Jusqu'à très récemment, il existait deux types de matériaux magnétiques : les ferromagnétiques, capables de s'aimanter sous l'effet d'un champ magnétique extérieur et de conserver cette aimantation ; et les antiferromagnétiques dont les spins, répartis sur des sous-réseaux équivalents, ont des directions opposées ce qui induit une aimantation nulle.
Mais, en 2019, des chercheurs de l'Université de Mayence et de l'Académie des sciences de Prague ont prédit théoriquement un troisième type : les altermagnétiques, pour lesquels les sous-réseaux de spins ne sont pas équivalents. Ce nouvel état a été démontré expérimentalement sur un matériau à base de manganèse et de silicium, le Mn5Si3, en 2021. « Comme ce domaine est très nouveau pour l'époque, les papiers ont beaucoup tardé à être publiés dans des revues. A ce jour, quatre matériaux ont été identifiés expérimentalement : le premier est le RuO2, le deuxième le Mn5Si3 (celui de notre étude), puis le MnTe et le CrSb », contextualise Vincent Baltz, chercheur CNRS au laboratoire Spintec du CEA-Irig qui a contribué à cette découverte particulièrement prometteuse.

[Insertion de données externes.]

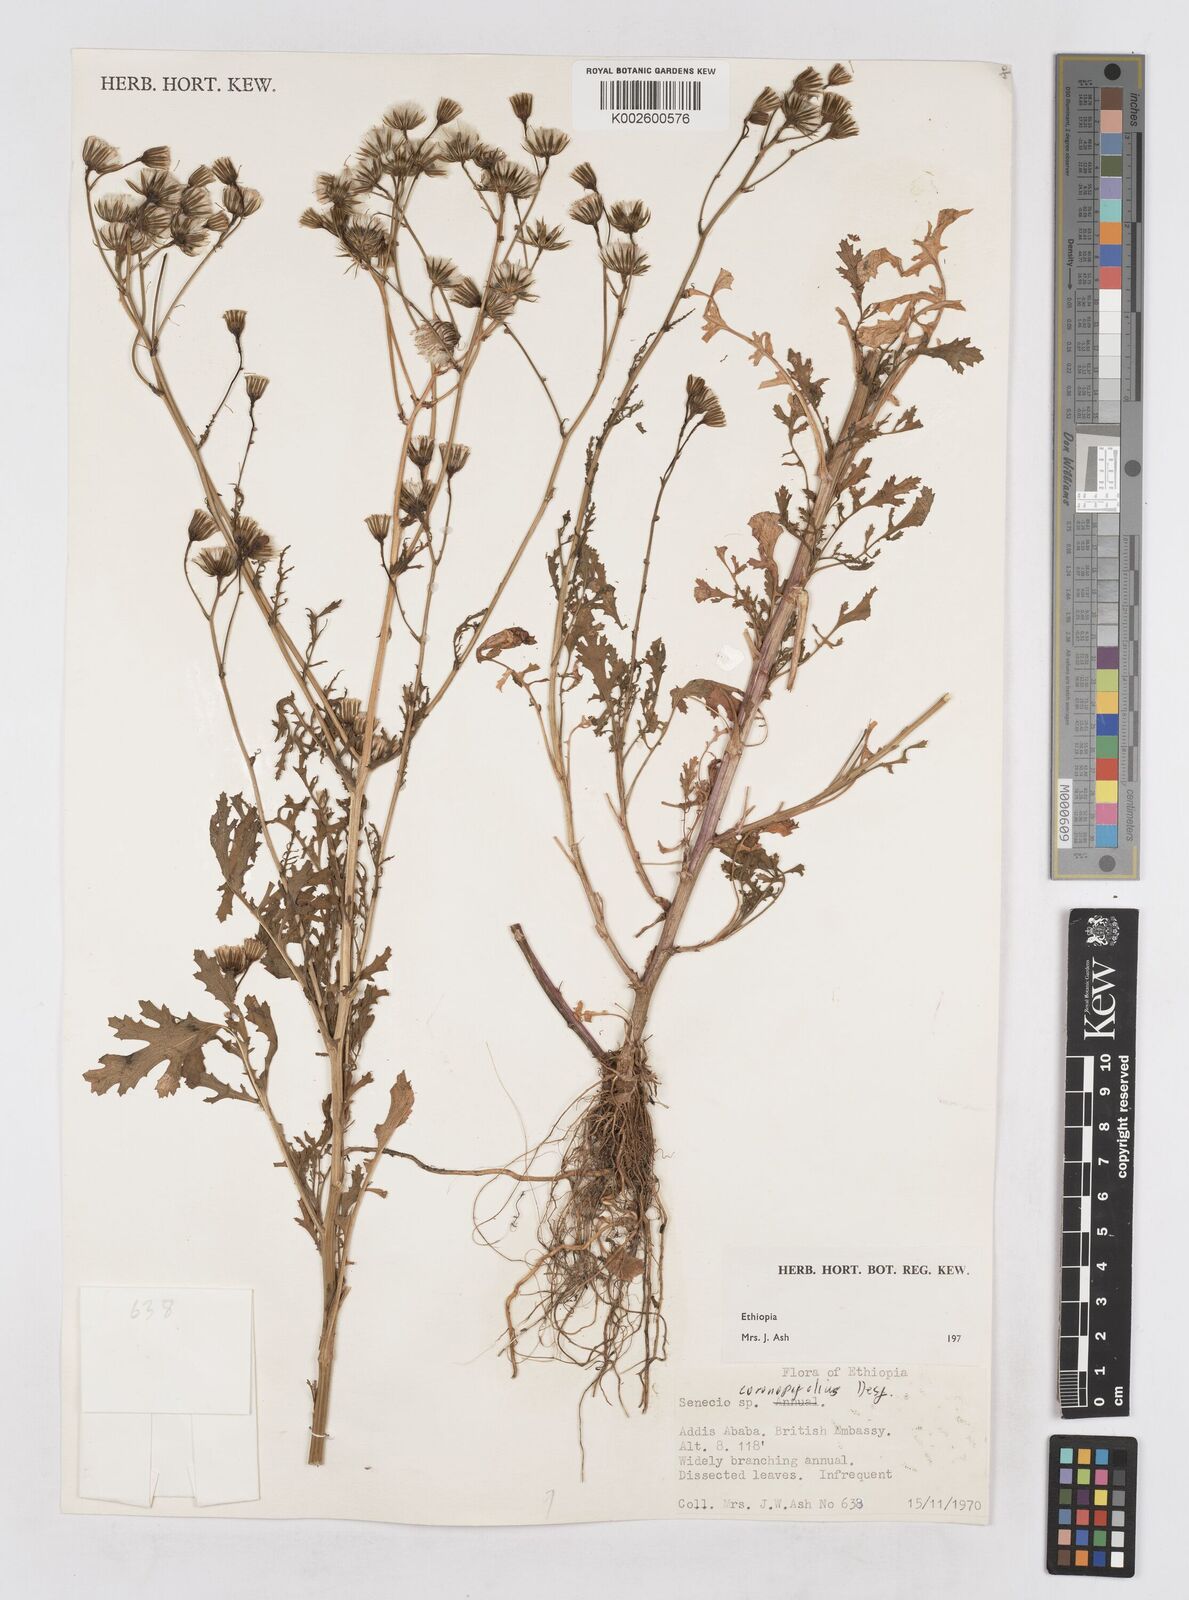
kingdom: Plantae
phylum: Tracheophyta
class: Magnoliopsida
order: Asterales
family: Asteraceae
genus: Senecio
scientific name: Senecio pinnatipartitus
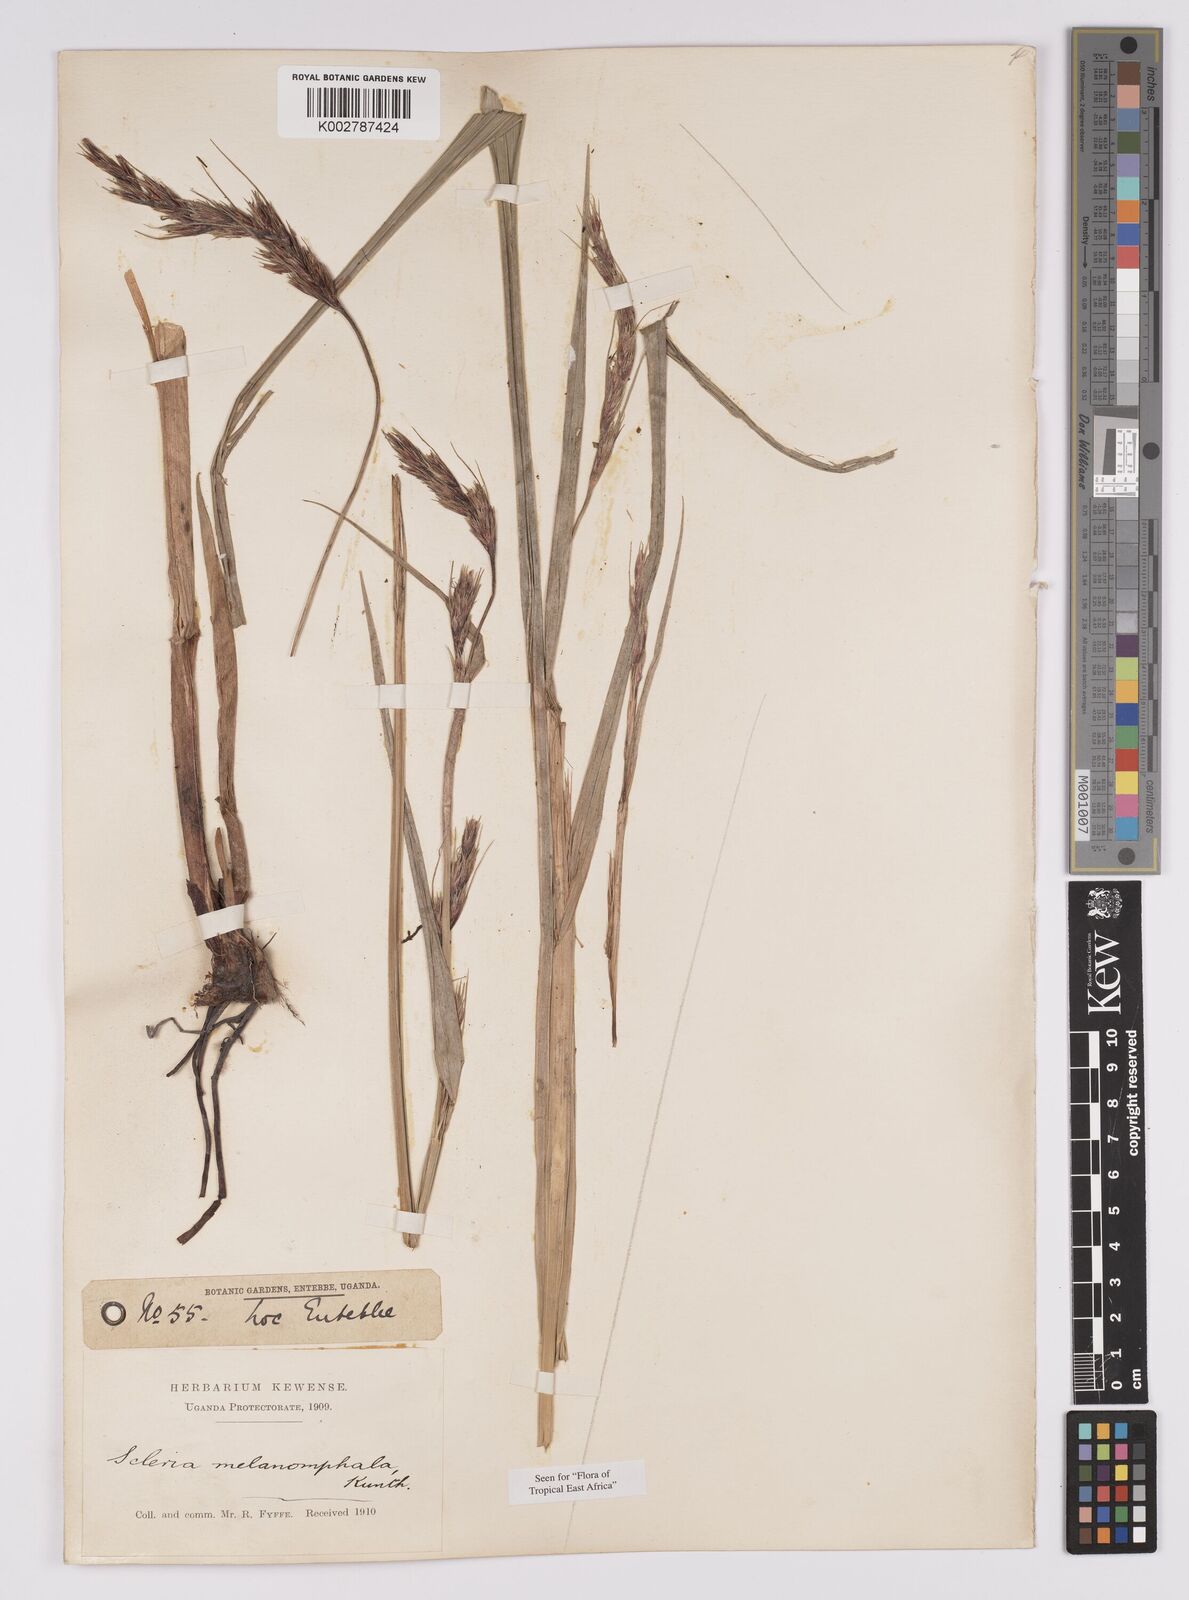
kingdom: Plantae
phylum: Tracheophyta
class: Liliopsida
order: Poales
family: Cyperaceae
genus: Scleria
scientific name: Scleria melanomphala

De fait, l'altermagnétisme combine les avantages du ferromagnétisme (polarisation magnétique d'un courant électrique) et de l'antiferromagnétisme (robustesse aux champs magnétiques et réponse aux fréquences THz ultrarapides). Cette nouvelle classe de matériaux se distingue par la configuration de leurs spins qui leur confère des propriétés propres, comme la possibilité de polariser magnétiquement un courant électrique malgré l'absence d'aimantation. Autant d'intérêts pour les dispositifs spintroniques qui pourraient ainsi gagner en performance et rapidité.
Les nombreux avantages du siliciure de manganèse
Dans la présente étude, les chercheurs se sont intéressés aux propriétés du Mn5Si3 qui a l'avantage d'être composé de matériaux abondants et peu onéreux. D'une part, son altermagnétisme a été révélé par la présence d'un « effet Hall anormal », typique des ferromagnétiques, qui est une propriété de faire apparaître une tension électrique transversale suite à l'application d'un courant électrique longitudinal liée à l'aimantation, alors que Mn5Si3 n'en possède pas. D'autre part, ce matériau a permis de confirmer le rôle des symétries cristallines attendues pour expliquer l'altermagnétisme.
Structure cristalline et altermagnétique de Mn5Si3
Imbriqués dans la structure cristalline des atomes de silicium (gris), les atomes de manganèse (violet) sont répartis en un grand et petit hexagone au centre. Les chercheurs ont montré que l’altermagnétisme est produit par seulement quatre des six atomes de manganèse centraux formant un ensemble de moments magnétiques colinéaires orientés alternativement dans des directions opposées (flèches oranges et bleues). © V.Baltz et al.
Par ailleurs, même si Mn5Si3 révèle sa phase altermagnétique en dessous de 240 K, alors que le RuO2 ou le MnTe le sont à température ambiante (300 K), il permet de s'affranchir d'une contrainte qu'explique le chercheur : « un effet dit extrinsèque peut perturber les conclusions de notre étude : il est lié au couplage spin-orbite (lorsque le spin de l'électron est couplé à sa trajectoire) qui s'ajoute au rôle intrinsèque des symétries. Mais si les éléments constitutifs du matériau sont légers, le spin-orbite est alors minimal ce qui est l'avantage de Mn5Si3 par rapport aux trois autres matériaux identifiés ».
La découverte du caractère original altermagnétique ouvre un nouveau champ d'investigations dans le domaine de la physique des matériaux et promet des développements innovants.